The piece is choreographed by Dormer's wife, the director Rachel O'Riordan. Trained at the Royal Ballet School, she understood the grace needed for the part. "Just watching Alex Higgins play snooker was a theatrical performance," says Dormer. "He saw the game as a gladiatorial sport, rather than pushing balls around the table with sticks. Gene Kelley was one of his heroes and he moved around the table with elegance. But he was also inspired by the machismo of Muhammad Ali."

Dormer wrote the play before he met Alex Higgins, who came to watch the rehearsals when it first opened at The Crucible, in Sheffield. "It was ironic that it was here at the Crucible," says Domer, "as it was the scene of Higgins's greatest triumph." In 1982, Higgins won the world title and, in a famous sporting moment, cried his eyes out.

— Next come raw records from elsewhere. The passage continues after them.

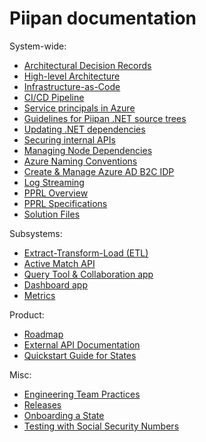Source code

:# Piipan documentation

System-wide:
* [Architectural Decision Records](./adr)
* [High-level Architecture](./architecture.md)
* [Infrastructure-as-Code](./iac.md)
* [CI/CD Pipeline](./ci-cd.md)
* [Service principals in Azure](./service-principals.md)
* [Guidelines for Piipan .NET source trees](./source-guidelines.md)
* [Updating .NET dependencies](./update-deps.md)
* [Securing internal APIs](./securing-internal-apis.md)
* [Managing Node Dependencies](./node.md)
* [Azure Naming Conventions](./azure-naming-conventions.md)
* [Create & Manage Azure AD B2C IDP](./create-ad-b2c-idp.md)
* [Log Streaming](./log-streaming.md)
* [PPRL Overview](./pprl-plain.md)
* [PPRL Specifications](./pprl.md)
* [Solution Files](./solution-files.md)

Subsystems:
* [Extract-Transform-Load (ETL)](../etl/README.md)
* [Active Match API](../match/README.md)
* [Query Tool & Collaboration app](../query-tool/README.md)
* [Dashboard app](../dashboard/README.md)
* [Metrics](../metrics/README.md)

Product:
* [Roadmap](./roadmap.md)
* [External API Documentation](./openapi/generated)
* [Quickstart Guide for States](./quick-start-guide-states.md)

Misc:
* [Engineering Team Practices](./engineering-team-practices.md)
* [Releases](./releases.md)
* [Onboarding a State](./onboarding-a-state.md)
* [Testing with Social Security Numbers](./ssns.md)
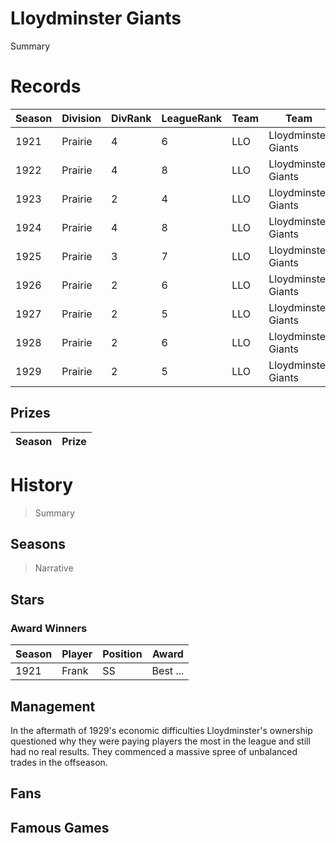 # Lloydminster Giants

Summary 


# Records


| Season | Division | DivRank | LeagueRank | Team | Team | Rating | GP | W | L | Win% | RS | RA | pW-L | RDiff | Hits | Pennant | Champion |
|------|---------|---|-----|-------|-----|-----|-----|-----|-------|-----|-----|-------|------|--|---|---|---|
| 1921 | Prairie | 4 | 6 | LLO | Lloydminster Giants | 36.4 | 154 | 56 | 98 | 0.3636363636 | 595 | 733 | 0.40571471 | -138 |  |  | 
| 1922 | Prairie | 4 | 8 | LLO | Lloydminster Giants | 72 | 154 | 43 | 111 | 0.2792207792 | 385 | 538 | 0.3515242607 | -153 |  |  | 
| 1923 | Prairie | 2 | 4 | LLO | Lloydminster Giants | 105.7 | 154 | 73 | 81 | 0.474025974 | 435 | 456 | 0.4784437193 | -21 | 1205 |  | 
| 1924 | Prairie | 4 | 8 | LLO | Lloydminster Giants | 102.4 | 154 | 46 | 108 | 0.2987012987 | 410 | 598 | 0.3338765995 | -188 | 1206 |  | 
| 1925 | Prairie | 3 | 7 | LLO | Lloydminster Giants | 114.4 | 154 | 61 | 93 | 0.3961038961 | 412 | 511 | 0.4027346399 | -99 | 1164 |  | 
| 1926 | Prairie | 2 | 6 | LLO | Lloydminster Giants | 129.6 | 154 | 61 | 93 | 0.3961038961 | 471 | 560 | 0.4214719021 | -89 | 1305 |  | 
| 1927 | Prairie | 2 | 5 | LLO | Lloydminster Giants | 146.4 | 154 | 73 | 81 | 0.474025974 | 458 | 515 | 0.4465414035 | -57 | 1251 |  | 
| 1928 | Prairie | 2 | 6 | LLO | Lloydminster Giants | 153.2 | 154 | 73 | 81 | 0.474025974 | 475 | 522 | 0.4569405274 | -47 | 1204 |  | 
| 1929 | Prairie | 2 | 5 | LLO | Lloydminster Giants | 158.4 | 154 | 81 | 73 | 0.525974026 | 463 | 426 | 0.5380305315 | 37 | 1247 |  | 




## Prizes

| Season | Prize |
|--------|----------|

 

# History

> Summary

## Seasons

> Narrative

## Stars

### Award Winners

| Season | Player   | Position | Award |
|--------|----------|----------|-------|
| 1921 | Frank | SS | Best ... |



## Management

In the aftermath of 1929's economic difficulties Lloydminster's ownership questioned why they were paying players the most in the league and still had no real results. They commenced a massive spree of unbalanced trades in the offseason.

## Fans



## Famous Games

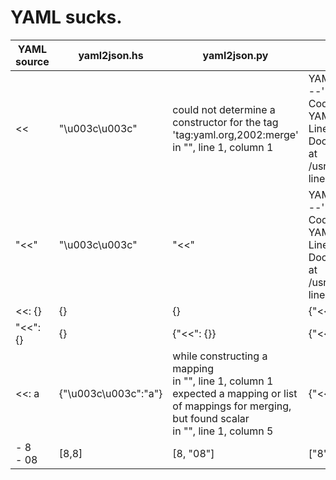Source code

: # YAML sucks.

| YAML source | yaml2json.hs | yaml2json.py | yaml2json.pl |
|---|---|---|---|
| << | "\u003c\u003c" | could not determine a constructor for the tag 'tag:yaml.org,2002:merge'<br>  in "<stdin>", line 1, column 1 | YAML Error: Expected separator '---'<br>   Code: YAML_PARSE_ERR_NO_SEPARATOR<br>   Line: 1<br>   Document: 2<br> at /usr/share/perl5/YAML/Loader.pm line 81.<br> |
| "<<" | "\u003c\u003c" | "<<" | YAML Error: Expected separator '---'<br>   Code: YAML_PARSE_ERR_NO_SEPARATOR<br>   Line: 1<br>   Document: 2<br> at /usr/share/perl5/YAML/Loader.pm line 81.<br> |
| <<: {} | {} | {} | {"<<":{}} |
| "<<": {} | {} | {"<<": {}} | {"<<":{}} |
| <<: a | {"\u003c\u003c":"a"} | while constructing a mapping<br>  in "<stdin>", line 1, column 1<br>expected a mapping or list of mappings for merging, but found scalar<br>  in "<stdin>", line 1, column 5 | {"<<":"a"} |
| - 8<br>- 08 | [8,8] | [8, "08"] | ["8"] |
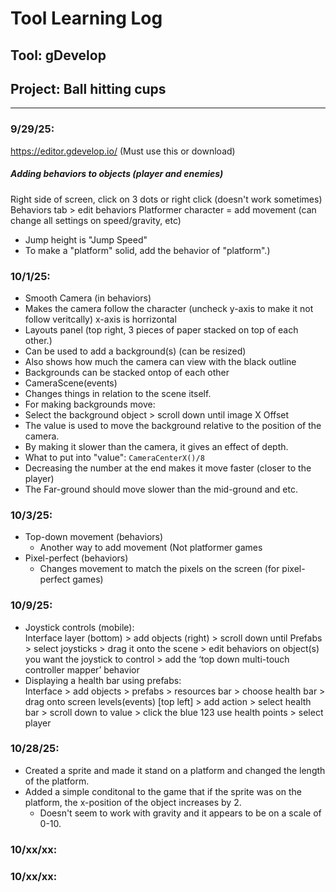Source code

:# Tool Learning Log

## Tool: **gDevelop**

## Project: **Ball hitting cups**
---

### 9/29/25:
https://editor.gdevelop.io/ (Must use this or download)

##### Adding behaviors to objects (player and enemies)
Right side of screen, click on 3 dots or right click (doesn't work sometimes)
Behaviors tab > edit behaviors
Platformer character = add movement (can change all settings on speed/gravity, etc)
* Jump height is "Jump Speed"
* To make a "platform" solid, add the behavior of "platform".)

### 10/1/25:
* Smooth Camera (in behaviors)
 * Makes the camera follow the character (uncheck y-axis to make it not follow veritcally) x-axis is horrizontal
* Layouts panel (top right, 3 pieces of paper stacked on top of each other.)
 * Can be used to add a background(s) (can be resized)
 * Also shows how much the camera can view with the black outline
  * Backgrounds can be stacked ontop of each other
* CameraScene(events)
 * Changes things in relation to the scene itself.
  * For making backgrounds move:
   * Select the background object > scroll down until image X Offset
   * The value is used to move the background relative to the position of the camera.
   * By making it slower than the camera, it gives an effect of depth.
   * What to put into "value": `CameraCenterX()/8`
   * Decreasing the number at the end makes it move faster (closer to the player)
* The Far-ground should move slower than the mid-ground and etc.
### 10/3/25:
* Top-down movement (behaviors)
  * Another way to add movement (Not platformer games
* Pixel-perfect (behaviors)
  * Changes movement to match the pixels on the screen (for pixel-perfect games)
### 10/9/25:
* Joystick controls (mobile):  
Interface layer (bottom) > add objects (right) > scroll down until Prefabs > select joysticks  > drag it onto the scene > edit behaviors on object(s) you want the joystick to control > add the ‘top down multi-touch controller mapper’ behavior
* Displaying a health bar using prefabs:  
Interface > add objects > prefabs > resources bar > choose health bar > drag onto screen levels(events) [top left] > add action > select health bar > scroll down to value > click the blue 123 use health points > select player

### 10/28/25:
* Created a sprite and made it stand on a platform and changed the length of the platform.
* Added a simple conditonal to the game that if the sprite was on the platform, the x-position of the object increases by 2.
  * Doesn't seem to work with gravity and it appears to be on a scale of 0-10.
### 10/xx/xx:

### 10/xx/xx:


<!--
* Links you used today (websites, videos, etc)
* Things you tried, progress you made, etc
* Challenges, a-ha moments, etc
* Questions you still have
* What you're going to try next
-->
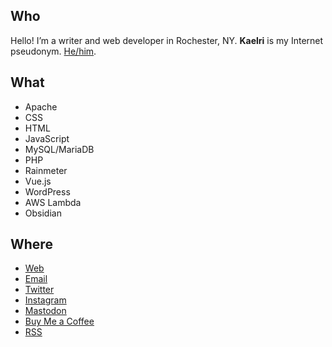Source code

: ## Who

Hello! I’m a writer and web developer in Rochester, NY. **Kaelri** is my Internet pseudonym. [He/him](https://www.mypronouns.org/he-him).

## What

- Apache
- CSS
- HTML
- JavaScript
- MySQL/MariaDB
- PHP
- Rainmeter
- Vue.js
- WordPress
- AWS Lambda
- Obsidian

## Where

- [Web](https://www.engard.me/)
- [Email](mailto:michael@engard.me)
- [Twitter](https://www.twitter.com/kaelri)
- [Instagram](https://www.instagram.com/kaelri/)
- [Mastodon](https://mastodon.social/@kaelri)
- [Buy Me a Coffee](https://www.buymeacoffee.com/kaelri)
- [RSS](https://www.engard.me/feed)
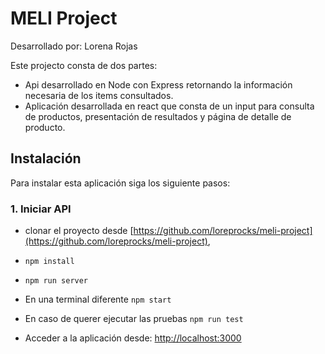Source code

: # MELI Project

Desarrollado por: Lorena Rojas

Este projecto consta de dos partes:

- Api desarrollado en Node con Express retornando la información necesaria de los items consultados.
- Aplicación desarrollada en react que consta de un input para consulta de productos, presentación de resultados y página de detalle de producto.

## Instalación

Para instalar esta aplicación siga los siguiente pasos:

### 1. Iniciar API

- clonar el proyecto desde [https://github.com/loreprocks/meli-project](https://github.com/loreprocks/meli-project),
- `npm install`
- `npm run server`
- En una terminal diferente `npm start`
- En caso de querer ejecutar las pruebas `npm run test`

- Acceder a la aplicación desde: [http://localhost:3000](http://localhost:3000)
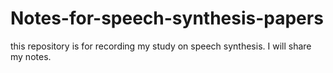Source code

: # Notes-for-speech-synthesis-papers
this repository is for recording my study on speech synthesis. I will share my notes. 
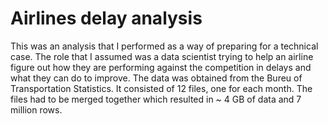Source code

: # Airlines delay analysis
This was an analysis that I performed as a way of preparing for a technical case. The role that I assumed was a data scientist trying to help an airline figure out how they are performing against the competition in delays and what they can do to improve. The data was obtained from the Bureu of Transportation Statistics. It consisted of 12 files, one for each month. The files had to be merged together which resulted in ~ 4 GB of data and 7 million rows.
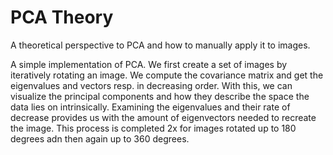 # PCA Theory
A theoretical perspective to PCA and how to manually apply it to images.

A simple implementation of PCA. We first create a set of images by iteratively rotating an image. We compute the covariance matrix 
and get the eigenvalues and vectors resp. in decreasing order. With this, we can visualize the principal components and how they describe the space the data lies on intrinsically. Examining the eigenvalues and their rate of decrease provides us with the amount of eigenvectors needed to recreate the image. This process is completed 2x for images rotated up to 180 degrees adn then again up to 360 degrees.  
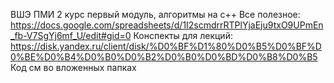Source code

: ВШЭ ПМИ 2 курс первый модуль, алгоритмы на c++
Все полезное: https://docs.google.com/spreadsheets/d/1I2scmdrrRTPlYjaEju9txO9UPmEn_fb-V7SgYj6mf_U/edit#gid=0
Конспекты для лекций: https://disk.yandex.ru/client/disk/%D0%BF%D1%80%D0%B5%D0%BF%D0%BE%D0%B4%D0%B0%D0%B2%D0%B0%D0%BD%D0%B8%D0%B5
Код см во вложенных папках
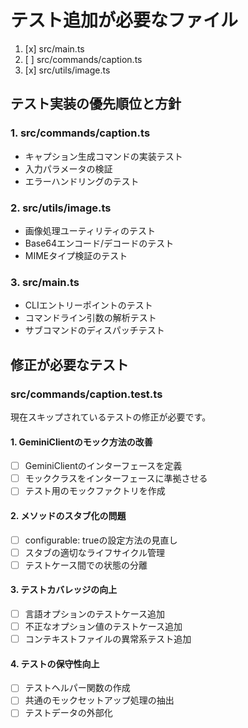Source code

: # テスト追加が必要なファイル

1. [x] src/main.ts
2. [ ] src/commands/caption.ts
3. [x] src/utils/image.ts

## テスト実装の優先順位と方針

### 1. src/commands/caption.ts
- キャプション生成コマンドの実装テスト
- 入力パラメータの検証
- エラーハンドリングのテスト

### 2. src/utils/image.ts
- 画像処理ユーティリティのテスト
- Base64エンコード/デコードのテスト
- MIMEタイプ検証のテスト

### 3. src/main.ts
- CLIエントリーポイントのテスト
- コマンドライン引数の解析テスト
- サブコマンドのディスパッチテスト

## 修正が必要なテスト

### src/commands/caption.test.ts
現在スキップされているテストの修正が必要です。

#### 1. GeminiClientのモック方法の改善
- [ ] GeminiClientのインターフェースを定義
- [ ] モッククラスをインターフェースに準拠させる
- [ ] テスト用のモックファクトリを作成

#### 2. メソッドのスタブ化の問題
- [ ] configurable: trueの設定方法の見直し
- [ ] スタブの適切なライフサイクル管理
- [ ] テストケース間での状態の分離

#### 3. テストカバレッジの向上
- [ ] 言語オプションのテストケース追加
- [ ] 不正なオプション値のテストケース追加
- [ ] コンテキストファイルの異常系テスト追加

#### 4. テストの保守性向上
- [ ] テストヘルパー関数の作成
- [ ] 共通のモックセットアップ処理の抽出
- [ ] テストデータの外部化 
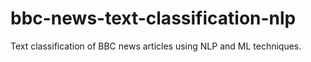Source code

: # bbc-news-text-classification-nlp
Text classification of BBC news articles using NLP and ML techniques.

"At one point, when Higgins first heard about the play, he threatened legal action," says Dormer. "But once he saw that it wasn't a character assassination, but a celebration of his life, he was happy."

But Dormer and Higgins first met, coincidentally, in a bar of a train station in Dublin. "I was just about to board a train and I was telling my friend that I was thinking about writing a play about Alex Higgins. He said, "look to the left", and there he was with a pint of Guinness. I was wearing an orange, pigskin-leather retro jacket that he insisted he wanted to swap for his jacket, but I didn't give it to him. It was at that moment, when I sensed the danger in him, that I knew I had to write it."

Dormer, who wears a red silk shirt that becomes progress-ively wetter with perspiration during the performance, adds: "It is incredibly physical. By the end, I do look 20 years older, but that helps. It gets very punishing, but Alex's life has been like this, and I have to represent it."